Wo bekomme ich Fotos für meine Direktmarketing-Kampagne her?

Gute Fotos sind die Zierde jeder Direktmarketing-Kampagne. Sie werden vom Betrachter schneller und viel intensiver wahrgenommen als reiner Text. Doch woher bekommt man gute Fotos?

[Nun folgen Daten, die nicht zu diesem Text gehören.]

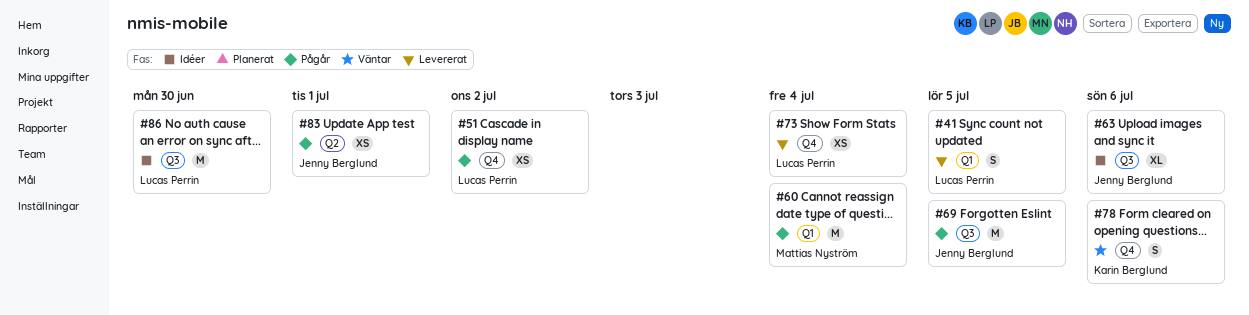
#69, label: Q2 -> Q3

Bei Direktmarketing-Kampagnen werden Fotos insbesondere in Broschüren und Beilagen zu Werbeschreiben verwendet, aber auch auf Webseiten auf die in der Direktmarketing-Kampagne verwiesen wird. Dabei ist zwischen Produktfotos und Fotos die dazu verwendet werden um eine positive Stimmung zu erzeugen, also beispielsweise Fotos von offensichtlich zufriedenen Kunden oder ein Foto von einer sympathischen Mitarbeiterin des werbenden Unternehmens, zu unterscheiden. Bei Produktfotos gibt es drei Möglichkeiten um an Fotos für eine Direktmarketing-Kampagne heran zu kommen:

  1. Der Hersteller des beworbenen Produkts stellt für seine Produkte für die Werbung durch Dritte Fotos, Produktbeschreibungen und sonstiges Werbematerial zur Verfügung. Hier frägt man am besten bei dem Hersteller des beworbenen Produkts nach. Keinesfalls sollte man Fotos von dessen Webseite oder aus dessen Werbematerial für die eigene Werbekampagne verwenden ohne vorher nachgefragt zu haben. Das gilt natürlich umso mehr für die Produktfotos die andere Händler, und damit die eigene Konkurrenz, beispielsweise für deren Webshop gemacht haben.
  2. Man erstellt die nötigen Produktfotos selbst. Das erfordert aber einiges an Übung und auch die richtige Ausstattung, beispielsweise um das zu fotografierende Produkt richtig ausleuchten zu können.
  3. Man beauftragt mit den Produktfotos einen professionellen Fotographen. Das ist natürlich die teuerste dieser drei Lösungen. Das Ergebnis kann die Kosten hierfür aber durchaus rechtfertigen.

Für alle anderen Fotos, wie beispielsweise die oben bereits erwähnte sympathische Mitarbeiterin, kann man auf Fotosammlungen auf CD oder DVD und auf Internetportale zurückgreifen, die sich auf den Verkauf von Fotos spezialisiert haben. Hier kann man für wenig Geld aus einer Unmenge an Fotos auswählen, Teils von mehr oder weniger guten Amateuren aber auch von professionellen Fotographen, die sich auf diesem Wege etwas dazu verdienen wollen. Beispiele für solche Foto-Portale im Internet sind die folgenden:

Es empfiehlt sich die Lizenzbedingungen dieser Anbieter vor dem Kauf genau zu lesen um sicher zu gehen, dass die Fotos auch zu dem Zweck eingesetzt werden dürfen für den man sie vorgesehen hat.

Achtung: Digitale Bilder sind nicht selten mit einem digitalen, mit dem bloßen Auge nicht zu erkennenden Wasserzeichen (= Steganographie) versehen, mit dessen Hilfe sich leicht nachweisen läßt woher ein bestimmtes Bild stammt. Und Verstöße gegen das Urheberrecht können schnell sehr teuer werden. Also im Zweifelsfalle vor der Veröffentlichung eines Fotos lieber bei dessen Besitzer nachfragen oder ein paar Euro in Fotos investieren bei denen man sich dann aber sicher sein kann, dass man nicht gegen Urheberrechte verstößt.